With the vibrant taste of fresh hemoglobin still giving us a youthful blush, Undead Olympia focused our attention these past 2 years and 200 special sessions on four key stake-holders in the Olympia establishment. All have been forced to confront their own mortality this past year.
Citing an “insatiable thirst” to move on to the next “phase” of her life, Chris Gregoire has left the Governor’s mansion, along with the small box of soil from her native Auburn.
But it’s an open secret this side of Tumwater that she fled due to pressure from The Old Ones, who didn’t like the public notice she has drawn for the all-too-revealing moral documents she has issued.
Hairy old Joe Zarelli couldn’t resist the tug of the moon and, apparently based on his own experience, he didn’t understand how anyone with a dollar in their pocket could resist spending that dollar on strip clubs and alcohol. (Or cocaine.) So after enlisting much of the Senate Democratic caucus to consistently support his mission of mutilating every cash benefit still to be found in the RCWs, he sought one last transfiguration: he has left Olympia for private life in Clark County. All the better to live his dream of residing in an income-tax free state while shopping just over the river, sales tax free.

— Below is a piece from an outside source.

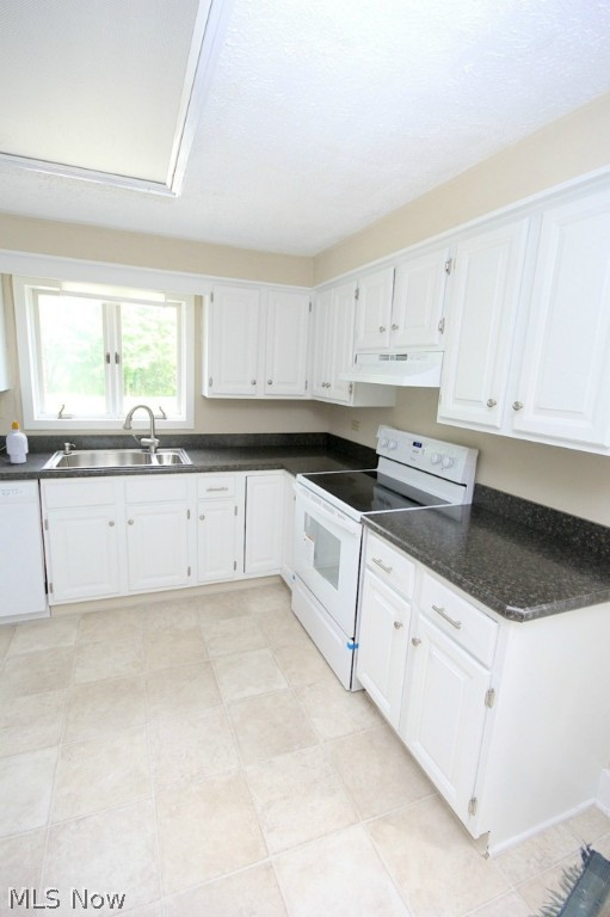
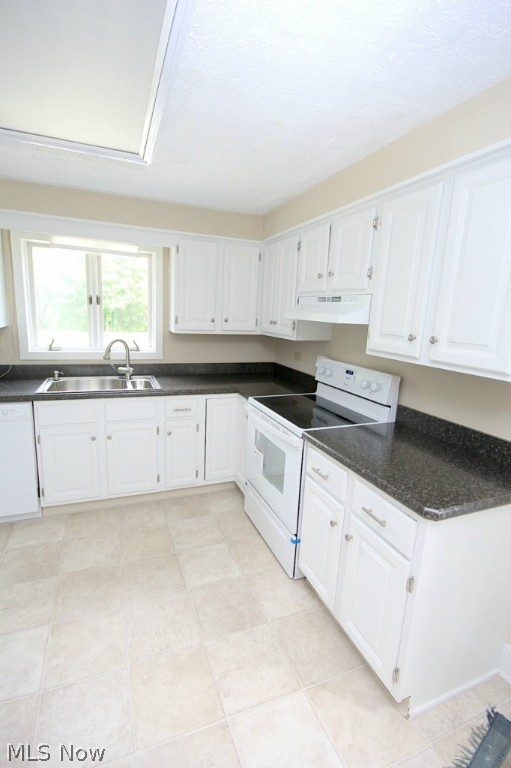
- soap bottle [5,420,29,464]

Some observers might have you believe zombie-in-chief Don Benton barely survived an electoral challenge. But his opponent didn’t muster anywhere near a two-thirds majority, so in Benton’s own terms, it wasn’t even close.
And undead narcissist Ed Murray was the shortest-serving Senate majority leader on record, despite the fierce, passionate, and deeply-held belief he holds that he himself is the best one for the position. Also for the position of Seattle mayor. And also for the position of leader of the Ed Murray fanclub. (Josh Feit loses out by a nose on that one.)
Lots of new souls with new roles coming to Olympia this year — or is that lots of newly soulless about to get rolled? Either way, it’s more important than ever that Undead Olympia continue to pay tribute the curious transformations that happen in the dark of the Thurston County night. (Watching suspiciously-well-manicured Rodney Tom’s changes alone could be a full-time job.) Candidates who ran as butterflies will transmogrify into the caterpillars they are… if not into maggots.
Spells will be cast, chains will be broken, and bad old ideas will be reanimated.
Also, someone will go after the poor old state printer. (Why does this raise such passions? Noone truly knows, including the rotten corpse of Gutenberg. (We asked.)
What happens next will be as McCleary as mud. But no matter what, ’13 looks like a lucky one… for our side of the grave at least.